Plus tard, vers 1668, Madame de Frontenac se lia de passion disent les chroniqueurs[1], avec Mademoiselle d’Outrelaise, son égale en beauté, en grâce et en esprit. Toutes deux firent les délices de l’Arsenal. On appelait ainsi l’ancienne résidence de Sully, premier ministre d’Henri IV, parce que le duc Du Lude, alors grand maître de l’artillerie, avait galamment donné une hospitalité viagère à Madame de Frontenac, hospitalité qu’elle fit partager de suite, et jusqu’à sa mort, à Mademoiselle d’Outrelaise.

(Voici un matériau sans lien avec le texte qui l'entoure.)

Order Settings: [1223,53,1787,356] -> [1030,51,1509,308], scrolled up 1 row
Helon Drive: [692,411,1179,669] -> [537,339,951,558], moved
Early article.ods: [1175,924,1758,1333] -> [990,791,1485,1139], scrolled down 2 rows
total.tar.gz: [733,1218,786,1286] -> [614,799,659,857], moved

Au fond de cette éblouissante générosité il se cachait bien un peu d’égoïsme artistique. Du Lude, comme tous les Mécènes, s’aimait beaucoup dans la personne des gens de lettres, d’arts ou d’esprit qu’il protégeait. C’était un

  1. Se lier de passion, c’est-à-dire : se lier d’amitié. Au 17ième siècle passion était synonyme d’amitié. Ce nouvel exemple prouve que le sens et la valeur des mots changent avec le temps et l’usage. Il ne faut pas d’ailleurs s’en laisser trop imposer par la chaleur ou la force de certaines expressions. Dans ses Notices littéraires sur le 17ième siècle, M. Léon Aubineau fait à ce sujet l’observation suivante :
    « Il n’est pas seulement respectueux, il est galant avec les dames. (Il s’agit ici de Fléchier et des Précieuses) Il cause directement de ses relations avec elles ; il ne craint pas à ce propos de parler de son inclination et de son attachement, » etc. Puis il ajoute : « Gardons-nous à toutes ces jolies choses d’un bel esprit du dix-septième siècle de mêler la grossièreté du dix-neuvième. Le commerce des dames abondait en termes passionnés et galants qui étaient exempts cependant de toute mauvaise interprétation, et tout à fait dégagés du sens qu’un lecteur d’aujourd’hui voudrait y attacher. » — pp. 461 et 462.